C’est la politique des autos tamponneuses. On se rentre dedans, mais c’est pour rire, un peu à la « belge manière » comme dit encore, plus pour très longtemps, les philologues flamands.
Il paraît que Van Rompuy est là pour éviter un « clash » entre le Parlement et le Conseil européen. Car plusieurs dirigeants du PPE, du même parti que Junker, contestent le choix de celui-ci. M. Juncker, vétéran de la construction européenne, et cofondateur de l’euro n’est pas le candidat d’un grand nombre de chefs d’État. C’est dire le peu de reconnaissance.
Bref, on reste sidéré à la vue de ces éminents marchander âprement le morceau, l’insistance de Merkel, le flou – comme d’habitude – de François Hollande, le rejet de Junker par Cameron.

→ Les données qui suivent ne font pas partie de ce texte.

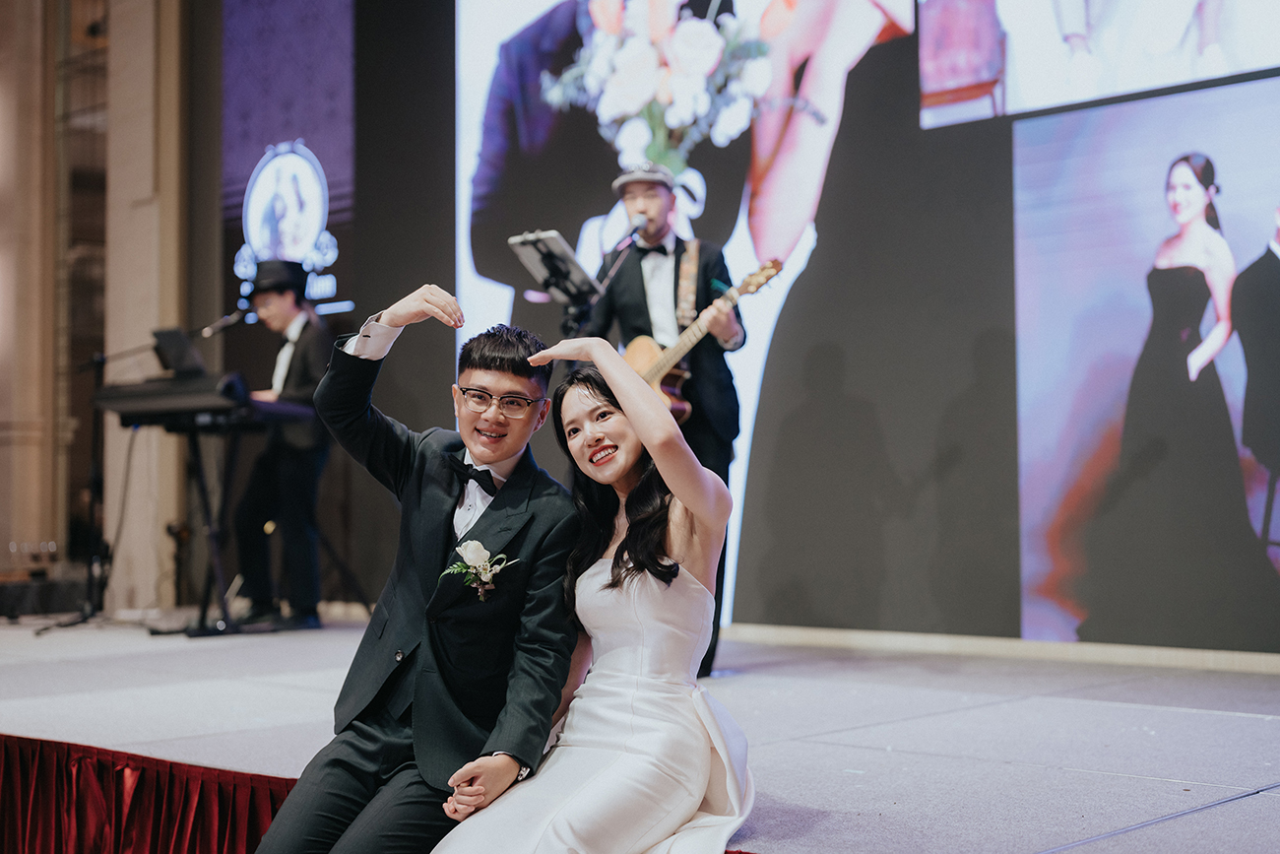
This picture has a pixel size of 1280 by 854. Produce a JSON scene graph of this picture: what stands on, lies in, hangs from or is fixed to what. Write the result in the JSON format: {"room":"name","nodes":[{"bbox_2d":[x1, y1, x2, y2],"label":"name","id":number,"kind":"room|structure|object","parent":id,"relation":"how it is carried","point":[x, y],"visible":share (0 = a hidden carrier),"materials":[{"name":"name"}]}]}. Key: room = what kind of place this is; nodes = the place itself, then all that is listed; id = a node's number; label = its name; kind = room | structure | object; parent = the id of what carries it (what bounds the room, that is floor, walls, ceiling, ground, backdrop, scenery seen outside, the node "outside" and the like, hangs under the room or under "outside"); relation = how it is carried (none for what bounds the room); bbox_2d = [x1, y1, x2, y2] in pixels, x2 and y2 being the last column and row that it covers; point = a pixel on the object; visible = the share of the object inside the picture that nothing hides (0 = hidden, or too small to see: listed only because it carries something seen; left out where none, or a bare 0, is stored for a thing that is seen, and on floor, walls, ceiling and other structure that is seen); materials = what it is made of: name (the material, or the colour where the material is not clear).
{"room":"event hall","nodes":[
{"label":"event hall","id":0,"kind":"room"},
{"bbox_2d":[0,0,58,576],"label":"column","id":1,"kind":"structure","parent":0,"point":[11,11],"materials":[{"name":"beige stone"}]},
{"bbox_2d":[0,0,205,611],"label":"wall","id":2,"kind":"structure","parent":0,"point":[19,29],"materials":[{"name":"beige stone"}]},
{"bbox_2d":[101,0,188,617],"label":"column","id":3,"kind":"structure","parent":0,"point":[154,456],"materials":[{"name":"beige stone"}]},
{"bbox_2d":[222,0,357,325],"label":"wall panel","id":4,"kind":"object","parent":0,"point":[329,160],"visible":0.79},
{"bbox_2d":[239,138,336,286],"label":"round emblem","id":5,"kind":"object","parent":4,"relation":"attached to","point":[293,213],"visible":0.88,"materials":[{"name":"white"}]},
{"label":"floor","id":6,"kind":"structure","parent":0,"visible":0},
{"bbox_2d":[0,613,1279,853],"label":"stage floor","id":7,"kind":"object","parent":6,"relation":"on","point":[1195,770],"visible":0.78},
{"bbox_2d":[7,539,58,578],"label":"wine glass","id":8,"kind":"object","parent":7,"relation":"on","point":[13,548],"visible":0.96,"materials":[{"name":"clear glass"}]},
{"bbox_2d":[39,347,155,632],"label":"microphone stand","id":9,"kind":"object","parent":7,"relation":"on","point":[46,628],"visible":0.86,"materials":[{"name":"black metal"}]},
{"bbox_2d":[200,309,248,336],"label":"microphone","id":10,"kind":"object","parent":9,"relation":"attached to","point":[209,329],"visible":0.96,"materials":[{"name":"black metal"}]},
{"bbox_2d":[0,732,295,853],"label":"stage skirt","id":11,"kind":"object","parent":7,"relation":"attached to","point":[24,767],"visible":0.75,"materials":[{"name":"red fabric"}]},
{"bbox_2d":[144,418,244,636],"label":"keyboard stand","id":12,"kind":"object","parent":7,"relation":"on","point":[201,479],"visible":0.7,"materials":[{"name":"black metal"}]},
{"bbox_2d":[93,373,313,427],"label":"keyboard","id":13,"kind":"object","parent":12,"relation":"on","point":[116,392],"visible":0.78,"materials":[{"name":"black plastic"}]},
{"bbox_2d":[149,325,207,378],"label":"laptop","id":14,"kind":"object","parent":13,"relation":"on","point":[173,334],"visible":0.72,"materials":[{"name":"black"}]},
{"bbox_2d":[230,258,334,630],"label":"man","id":15,"kind":"object","parent":7,"relation":"on","point":[274,304],"visible":0.92},
{"bbox_2d":[255,287,577,853],"label":"man","id":16,"kind":"object","parent":7,"relation":"on","point":[514,374],"visible":0.98},
{"bbox_2d":[509,229,601,316],"label":"music stand","id":17,"kind":"object","parent":7,"relation":"on","point":[557,247],"visible":0.92,"materials":[{"name":"black metal"}]},
{"bbox_2d":[423,329,754,853],"label":"woman","id":18,"kind":"object","parent":7,"relation":"on","point":[645,648],"visible":0.99},
{"bbox_2d":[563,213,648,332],"label":"microphone stand","id":19,"kind":"object","parent":7,"relation":"on","point":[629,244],"visible":0.52,"materials":[{"name":"black metal"}]},
{"bbox_2d":[627,211,649,241],"label":"microphone","id":20,"kind":"object","parent":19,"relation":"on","point":[642,223],"visible":0.86,"materials":[{"name":"black metal"}]},
{"bbox_2d":[586,159,749,674],"label":"man","id":21,"kind":"object","parent":7,"relation":"on","point":[640,265],"visible":0.58},
{"bbox_2d":[629,256,782,422],"label":"guitar","id":22,"kind":"object","parent":21,"relation":"in","point":[672,389],"visible":0.63,"materials":[{"name":"brown wood"}]},
{"bbox_2d":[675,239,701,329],"label":"guitar strap","id":23,"kind":"object","parent":22,"relation":"attached to","point":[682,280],"visible":0.81,"materials":[{"name":"brown"}]},
{"bbox_2d":[391,0,1279,651],"label":"projection screen","id":24,"kind":"object","parent":7,"relation":"on","point":[895,24],"visible":0.91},
{"bbox_2d":[717,622,1279,674],"label":"baseboard","id":25,"kind":"structure","parent":24,"relation":"attached to","point":[855,635],"materials":[{"name":"white"}]},
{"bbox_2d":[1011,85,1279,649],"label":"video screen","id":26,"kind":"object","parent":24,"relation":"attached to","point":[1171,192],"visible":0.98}
]}

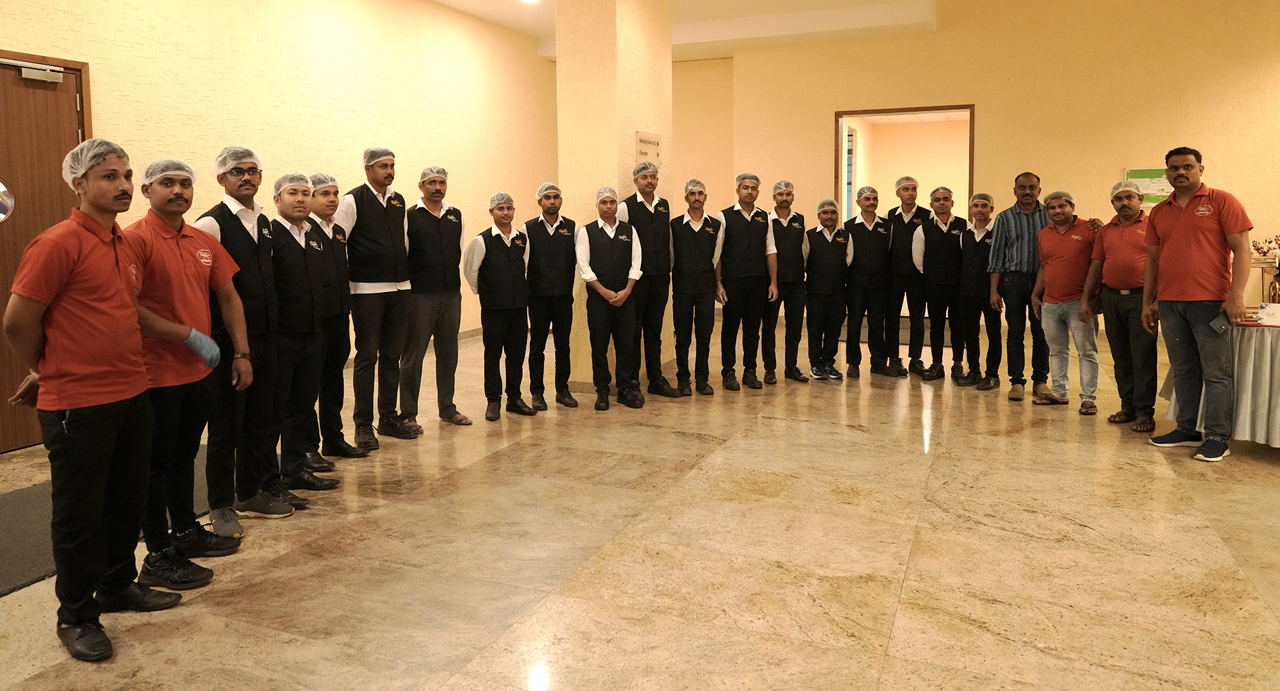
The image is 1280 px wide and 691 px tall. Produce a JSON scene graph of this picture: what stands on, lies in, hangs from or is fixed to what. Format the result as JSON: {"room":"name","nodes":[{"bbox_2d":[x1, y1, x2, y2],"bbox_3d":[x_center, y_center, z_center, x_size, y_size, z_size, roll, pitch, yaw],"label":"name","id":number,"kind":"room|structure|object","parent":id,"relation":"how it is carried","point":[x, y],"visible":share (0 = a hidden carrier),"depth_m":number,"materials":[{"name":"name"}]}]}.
{"room":"lobby","nodes":[
{"label":"lobby","id":0,"kind":"room"},
{"bbox_2d":[0,0,558,444],"bbox_3d":[-3.123,-0.956,5.728,0.201,3.561,10.056,2,5,23],"label":"left wall","id":1,"kind":"structure","parent":0,"point":[139,81],"depth_m":6.55,"materials":[{"name":"beige paint"}]},
{"bbox_2d":[0,46,92,452],"bbox_3d":[-3.632,-0.203,4.430,0.133,2.249,1.227,2,5,23],"label":"door","id":2,"kind":"structure","parent":1,"relation":"in","point":[1,349],"depth_m":4.68,"materials":[{"name":"brown wood"}]},
{"bbox_2d":[0,179,14,222],"bbox_3d":[-3.277,-0.419,3.925,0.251,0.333,0.342,2,5,23],"label":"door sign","id":3,"kind":"object","parent":2,"relation":"attached to","point":[1,189],"visible":1,"depth_m":4.02,"materials":[{"name":"silver mirror"}]},
{"bbox_2d":[18,62,63,82],"bbox_3d":[-3.478,-1.263,4.658,0.098,0.084,0.237,2,5,23],"label":"door closer","id":4,"kind":"object","parent":2,"relation":"attached to","point":[25,70],"visible":0.97,"depth_m":4.65,"materials":[{"name":"metal"}]},
{"bbox_2d":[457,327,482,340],"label":"baseboard","id":5,"kind":"structure","parent":1,"relation":"attached to","point":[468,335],"depth_m":8.99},
{"bbox_2d":[556,0,674,391],"bbox_3d":[-0.181,-1.103,6.545,0.577,3.686,1.034,2,5,23],"label":"pillar","id":6,"kind":"structure","parent":0,"point":[626,140],"depth_m":6.13,"materials":[{"name":"beige paint"}]},
{"bbox_2d":[634,130,661,167],"bbox_3d":[0.068,-1.106,6.423,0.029,0.321,0.496,2,5,23],"label":"wall sign","id":7,"kind":"object","parent":6,"relation":"attached to","point":[644,140],"visible":0.92,"depth_m":6.39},
{"bbox_2d":[0,312,1279,690],"bbox_3d":[1.136,0.977,4.048,8.745,0.110,12.176,2,5,23],"label":"floor","id":8,"kind":"structure","parent":0,"point":[1267,469],"depth_m":3.09,"materials":[{"name":"beige stone"}]},
{"bbox_2d":[2,136,185,659],"bbox_3d":[-1.758,0.293,2.580,0.487,1.547,0.527,1,5,13],"label":"man","id":9,"kind":"object","parent":8,"relation":"on","point":[91,310],"visible":0.99,"depth_m":2.47},
{"bbox_2d":[63,136,130,184],"bbox_3d":[-1.837,-0.441,2.716,0.189,0.137,0.161,2,5,23],"label":"hair net","id":10,"kind":"object","parent":9,"relation":"on","point":[75,151],"visible":0.73,"depth_m":2.67,"materials":[{"name":"white plastic"}]},
{"bbox_2d":[0,448,214,598],"bbox_3d":[-2.602,0.987,3.452,1.099,0.014,2.173,2,5,23],"label":"floor mat","id":11,"kind":"object","parent":8,"relation":"on","point":[28,505],"visible":0.3,"depth_m":3.35,"materials":[{"name":"grey carpet"}]},
{"bbox_2d":[127,153,251,579],"bbox_3d":[-1.785,0.269,3.072,0.507,1.506,0.541,2,5,23],"label":"man","id":12,"kind":"object","parent":8,"relation":"on","point":[191,328],"visible":0.78,"depth_m":2.99},
{"bbox_2d":[140,158,198,182],"bbox_3d":[-1.889,-0.484,3.217,0.213,0.089,0.189,2,5,23],"label":"hair net","id":13,"kind":"object","parent":12,"relation":"on","point":[191,169],"visible":0.76,"depth_m":3.16,"materials":[{"name":"white plastic"}]},
{"bbox_2d":[197,152,300,535],"bbox_3d":[-1.752,0.208,3.539,0.491,1.550,0.446,2,5,23],"label":"man","id":14,"kind":"object","parent":8,"relation":"on","point":[217,221],"visible":0.69,"depth_m":3.45},
{"bbox_2d":[212,144,263,174],"bbox_3d":[-1.844,-0.602,3.688,0.210,0.118,0.192,2,5,23],"label":"hair net","id":15,"kind":"object","parent":14,"relation":"on","point":[253,158],"visible":0.88,"depth_m":3.63,"materials":[{"name":"white plastic"}]},
{"bbox_2d":[265,171,339,503],"bbox_3d":[-1.714,0.211,3.901,0.462,1.480,0.418,2,5,23],"label":"man","id":16,"kind":"object","parent":8,"relation":"on","point":[292,193],"visible":0.78,"depth_m":3.80},
{"bbox_2d":[273,172,314,192],"bbox_3d":[-1.712,-0.537,4.004,0.190,0.100,0.173,2,5,23],"label":"hair net","id":17,"kind":"object","parent":16,"relation":"on","point":[303,180],"visible":0.84,"depth_m":3.95,"materials":[{"name":"white fabric"}]},
{"bbox_2d":[306,171,372,465],"bbox_3d":[-1.721,0.160,4.333,0.463,1.508,0.427,2,5,23],"label":"man","id":18,"kind":"object","parent":8,"relation":"on","point":[326,193],"visible":0.64,"depth_m":4.25},
{"bbox_2d":[306,172,339,190],"bbox_3d":[-1.773,-0.602,4.484,0.201,0.098,0.172,2,5,23],"label":"hair net","id":19,"kind":"object","parent":18,"relation":"on","point":[333,183],"visible":0.58,"depth_m":4.44,"materials":[{"name":"white fabric"}]},
{"bbox_2d":[339,146,415,445],"bbox_3d":[-1.602,0.014,4.821,0.531,1.715,0.491,4,6,41],"label":"man","id":20,"kind":"object","parent":8,"relation":"on","point":[382,295],"visible":0.93,"depth_m":4.66},
{"bbox_2d":[362,146,395,164],"bbox_3d":[-1.605,-0.835,4.938,0.192,0.103,0.174,2,5,23],"label":"hair net","id":21,"kind":"object","parent":20,"relation":"on","point":[385,151],"visible":0.85,"depth_m":4.88,"materials":[{"name":"plastic"}]},
{"bbox_2d":[402,166,467,430],"bbox_3d":[-1.342,0.043,5.124,0.477,1.601,0.520,-4,6,-38],"label":"man","id":22,"kind":"object","parent":8,"relation":"on","point":[432,241],"visible":0.97,"depth_m":4.98},
{"bbox_2d":[419,165,448,182],"bbox_3d":[-1.325,-0.755,5.180,0.176,0.103,0.203,-4,6,-37],"label":"hair net","id":23,"kind":"object","parent":22,"relation":"on","point":[443,171],"visible":0.82,"depth_m":5.13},
{"bbox_2d":[464,190,537,420],"bbox_3d":[-0.927,0.100,5.365,0.479,1.443,0.510,-4,6,-36],"label":"man","id":24,"kind":"object","parent":8,"relation":"on","point":[493,326],"visible":0.98,"depth_m":5.24},
{"bbox_2d":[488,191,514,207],"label":"hair net","id":25,"kind":"object","parent":24,"relation":"on","point":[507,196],"visible":0.88,"depth_m":5.42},
{"bbox_2d":[525,183,577,409],"bbox_3d":[-0.646,0.044,5.691,0.454,1.498,0.511,-2,5,-19],"label":"man","id":26,"kind":"object","parent":8,"relation":"on","point":[559,243],"visible":0.93,"depth_m":5.55},
{"bbox_2d":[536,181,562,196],"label":"hair net","id":27,"kind":"object","parent":26,"relation":"on","point":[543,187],"visible":0.82,"depth_m":5.63,"materials":[{"name":"white fabric"}]},
{"bbox_2d":[576,186,645,410],"bbox_3d":[-0.218,0.038,5.720,0.487,1.511,0.570,-1,5,-11],"label":"man","id":28,"kind":"object","parent":8,"relation":"on","point":[613,295],"visible":0.98,"depth_m":5.60},
{"bbox_2d":[594,186,619,204],"bbox_3d":[-0.241,-0.672,5.696,0.201,0.123,0.259,-1,5,-6],"label":"hair net","id":29,"kind":"object","parent":28,"relation":"on","point":[610,191],"visible":0.86,"depth_m":5.65,"materials":[{"name":"white fabric"}]},
{"bbox_2d":[620,158,685,398],"bbox_3d":[0.050,-0.094,5.999,0.488,1.726,0.536,-3,5,-30],"label":"man","id":30,"kind":"object","parent":8,"relation":"on","point":[644,207],"visible":0.72,"depth_m":5.85},
{"bbox_2d":[632,160,659,178],"bbox_3d":[0.043,-0.901,5.977,0.199,0.099,0.208,2,5,23],"label":"hairnet","id":31,"kind":"object","parent":30,"relation":"on","point":[642,169],"visible":0.93,"depth_m":5.92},
{"bbox_2d":[670,178,724,396],"bbox_3d":[0.391,-0.025,6.094,0.458,1.553,0.527,-1,5,-12],"label":"man","id":32,"kind":"object","parent":8,"relation":"on","point":[699,290],"visible":0.97,"depth_m":5.96},
{"bbox_2d":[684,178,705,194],"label":"hair net","id":33,"kind":"object","parent":32,"relation":"on","point":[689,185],"visible":0.8,"depth_m":6.15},
{"bbox_2d":[715,173,777,390],"bbox_3d":[0.778,-0.086,6.258,0.525,1.628,0.523,-3,5,-29],"label":"man","id":34,"kind":"object","parent":8,"relation":"on","point":[746,247],"visible":0.97,"depth_m":6.11},
{"bbox_2d":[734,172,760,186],"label":"hair net","id":35,"kind":"object","parent":34,"relation":"on","point":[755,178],"visible":0.85,"depth_m":6.27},
{"bbox_2d":[764,179,809,384],"bbox_3d":[1.133,-0.074,6.487,0.452,1.575,0.521,-2,5,-14],"label":"man","id":36,"kind":"object","parent":8,"relation":"on","point":[787,196],"visible":0.89,"depth_m":6.35},
{"bbox_2d":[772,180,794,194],"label":"hair net","id":37,"kind":"object","parent":36,"relation":"on","point":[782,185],"visible":0.8,"depth_m":6.43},
{"bbox_2d":[803,199,853,380],"bbox_3d":[1.495,-0.004,6.558,0.437,1.411,0.525,1,5,13],"label":"man","id":38,"kind":"object","parent":8,"relation":"on","point":[825,263],"visible":0.96,"depth_m":6.42},
{"bbox_2d":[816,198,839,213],"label":"hair net","id":39,"kind":"object","parent":38,"relation":"on","point":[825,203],"visible":0.95,"depth_m":6.35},
{"bbox_2d":[842,185,893,379],"bbox_3d":[1.883,-0.071,6.687,0.471,1.529,0.520,2,5,23],"label":"man","id":40,"kind":"object","parent":8,"relation":"on","point":[859,239],"visible":0.96,"depth_m":6.55},
{"bbox_2d":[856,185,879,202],"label":"hair net","id":41,"kind":"object","parent":40,"relation":"on","point":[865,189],"visible":0.96,"depth_m":6.63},
{"bbox_2d":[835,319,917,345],"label":"door mat","id":42,"kind":"object","parent":8,"relation":"on","point":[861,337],"visible":0.27,"depth_m":8.84,"materials":[{"name":"carpet"}]},
{"bbox_2d":[884,172,933,376],"bbox_3d":[2.234,-0.139,6.778,0.475,1.650,0.500,0,5,2],"label":"man","id":43,"kind":"object","parent":8,"relation":"on","point":[911,193],"visible":0.88,"depth_m":6.62},
{"bbox_2d":[894,176,917,190],"bbox_3d":[2.294,-0.926,6.964,0.183,0.105,0.202,2,5,23],"label":"hair net","id":44,"kind":"object","parent":43,"relation":"on","point":[897,185],"visible":0.91,"depth_m":6.92,"materials":[{"name":"white fabric"}]},
{"bbox_2d":[914,185,968,382],"bbox_3d":[2.442,-0.063,6.541,0.482,1.514,0.528,2,5,23],"label":"man","id":45,"kind":"object","parent":8,"relation":"on","point":[929,259],"visible":0.94,"depth_m":6.40},
{"bbox_2d":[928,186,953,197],"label":"hair net","id":46,"kind":"object","parent":45,"relation":"on","point":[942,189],"visible":0.96,"depth_m":6.57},
{"bbox_2d":[953,189,997,388],"bbox_3d":[2.673,-0.010,6.262,0.461,1.456,0.493,2,5,23],"label":"man","id":47,"kind":"object","parent":8,"relation":"on","point":[985,205],"visible":0.83,"depth_m":6.16},
{"bbox_2d":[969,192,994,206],"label":"hair net","id":48,"kind":"object","parent":47,"relation":"on","point":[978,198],"visible":0.94,"depth_m":6.21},
{"bbox_2d":[986,171,1048,398],"bbox_3d":[2.867,-0.071,5.952,0.545,1.618,0.574,3,6,39],"label":"man","id":49,"kind":"object","parent":8,"relation":"on","point":[1028,227],"visible":0.9,"depth_m":5.80},
{"bbox_2d":[1029,188,1101,411],"bbox_3d":[2.960,0.049,5.556,0.448,1.448,0.543,-2,5,-19],"label":"man","id":50,"kind":"object","parent":8,"relation":"on","point":[1073,236],"visible":0.96,"depth_m":5.48},
{"bbox_2d":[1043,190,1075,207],"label":"hair net","id":51,"kind":"object","parent":50,"relation":"on","point":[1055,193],"visible":0.89,"depth_m":5.55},
{"bbox_2d":[1088,179,1157,431],"bbox_3d":[3.098,0.082,5.060,0.453,1.490,0.564,-1,5,-6],"label":"man","id":52,"kind":"object","parent":8,"relation":"on","point":[1129,211],"visible":0.85,"depth_m":4.98},
{"bbox_2d":[1109,180,1145,202],"bbox_3d":[3.172,-0.661,5.250,0.216,0.103,0.254,2,5,23],"label":"hair net","id":53,"kind":"object","parent":52,"relation":"on","point":[1121,189],"visible":0.77,"depth_m":5.23,"materials":[{"name":"white fabric"}]},
{"bbox_2d":[1140,146,1252,461],"bbox_3d":[3.077,0.045,4.457,0.430,1.643,0.608,-1,5,-7],"label":"man","id":54,"kind":"object","parent":8,"relation":"on","point":[1173,232],"visible":0.99,"depth_m":4.36},
{"bbox_2d":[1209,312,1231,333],"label":"phone","id":55,"kind":"object","parent":54,"relation":"in","point":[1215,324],"visible":0.86,"depth_m":4.07,"materials":[{"name":"grey"}]},
{"bbox_2d":[1162,314,1279,448],"bbox_3d":[3.827,0.507,4.493,1.370,0.731,1.319,2,5,23],"label":"table","id":56,"kind":"object","parent":8,"relation":"on","point":[1276,357],"visible":0.71,"depth_m":4.30,"materials":[{"name":"white fabric"}]},
{"bbox_2d":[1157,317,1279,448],"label":"tablecloth","id":57,"kind":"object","parent":56,"relation":"on","point":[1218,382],"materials":[{"name":"white fabric"}]},
{"bbox_2d":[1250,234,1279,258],"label":"flower arrangement","id":58,"kind":"object","parent":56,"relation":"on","point":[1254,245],"visible":0.78,"depth_m":6.62,"materials":[{"name":"plant"}]},
{"bbox_2d":[1256,302,1279,324],"bbox_3d":[3.363,0.117,4.263,0.120,0.100,0.150,-5,6,-44],"label":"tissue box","id":59,"kind":"object","parent":56,"relation":"on","point":[1269,310],"visible":0.99,"depth_m":4.24,"materials":[{"name":"white"}]},
{"bbox_2d":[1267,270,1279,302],"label":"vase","id":60,"kind":"object","parent":56,"relation":"on","point":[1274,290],"visible":0.93,"depth_m":4.58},
{"bbox_2d":[418,0,942,59],"bbox_3d":[0.307,-2.784,5.874,6.798,0.270,9.371,2,5,23],"label":"ceiling","id":61,"kind":"structure","parent":0,"point":[825,28],"depth_m":8.78,"materials":[{"name":"white paint"}]},
{"bbox_2d":[519,0,540,3],"bbox_3d":[-1.086,-2.872,7.911,0.241,0.046,0.234,2,5,23],"label":"ceiling light","id":62,"kind":"object","parent":61,"relation":"attached to","point":[529,1],"visible":0.99,"depth_m":7.96,"materials":[{"name":"white"}]},
{"bbox_2d":[682,0,1279,336],"bbox_3d":[4.186,-1.510,8.667,7.320,4.058,0.253,2,5,23],"label":"back wall","id":63,"kind":"structure","parent":0,"point":[994,99],"depth_m":8.45,"materials":[{"name":"paint"}]},
{"bbox_2d":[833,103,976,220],"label":"doorway","id":64,"kind":"object","parent":63,"relation":"in","point":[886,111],"visible":0.57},
{"bbox_2d":[1124,166,1171,205],"bbox_3d":[5.148,-1.045,8.081,0.507,0.404,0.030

La volonté de Junker d’atteindre à la Commission, comme si cette ambition concrétisait un vieux rêve de gamin insupportable, est confondante.
En attendant, le ponton embarque l’eau. Les eurosceptiques gagnent des sièges, les électeurs belges sont cocus mais contents, toutes les affaires importantes sont remises à plus tard, dont le fameux traité américano-européen (pour celui-là, une grosse majorité n’en est pas fâchée).
Dans ces tribulations, comme dans tant d’autres, on revit les derniers jours de Rome quand on attendait les barbares pour fermer boutique à Ravenne. Notre Alaric pourrait être Poutine qui avance ses pions en Ukraine ou un roitelet de l’intérieur. Moi, je crois de plus en plus que c’est tout simplement un coup de vent qui pourrait faire tomber le château de cartes ou encore la moisissure du vieil arbre qu’on voit encore debout et magnifiques un jour, puis qui n’existe plus le lendemain, à cause du saut d’un écureuil d’une branche basse à une autre.